We need to develop our skills to adapt to these fast changes, train/recruit staff with new skills, change university courses and invest in new technologies and digital infrastructure.
In the short term, our construction industry will suffer as people will resist changes. Loss of business and traditional workforce is inevitable, and the impact on the economy and well-being of the industry and society will be significant.
Working remotely with good digital infrastructure might be easy for designers, consultants, educators and students but more difficult for large construction site workers and network maintenance operators. Hence, the first priority is to improve the digital infrastructure and communication skills, followed by offsite construction and automation.

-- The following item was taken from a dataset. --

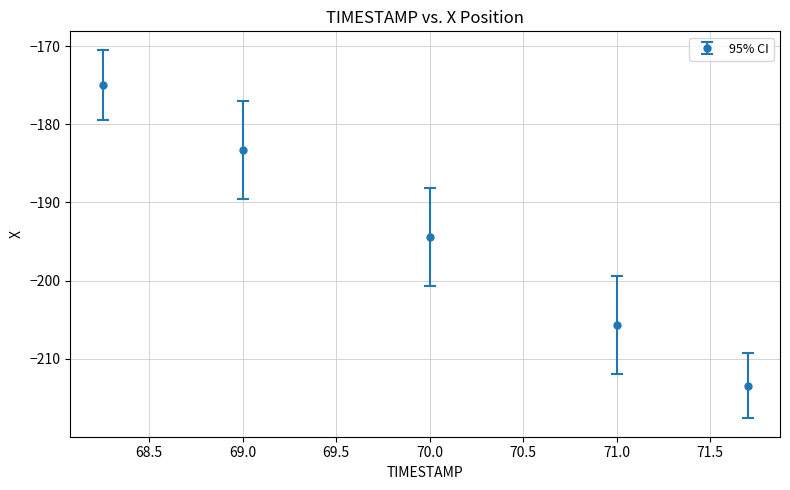

What is the value of the 5th point from the left?

-213.5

Each country will close its borders to goods and people to minimise international exposure and future worldwide pandemics. Many airports, ports and international hubs might close and this will impact businesses and the economy. However, the long term benefits include reliance on natural resource and local experience, reduced travel time and cost, reduced rail and road maintenance, reduced cost of running physical offices and the associated positive impact on the environment, sustainability and climate change.
However, the borders will be open to technology and humans via digital means and there will be no need to employ local staff with local academic and professional qualifications. In principle, any qualified staff can perform tasks or attend schools and universities remotely from any part of the world. Therefore, unlike physical borders, virtual barriers will be removed.
In summary, this unexpected worldwide crisis has opened our eyes to the future shape of our industry. Hopefully the world political leadership will work together to control the situation soon, but we need to use this opportunity to be ready and resilient to the future, as the world might not be the same after the Covid-19.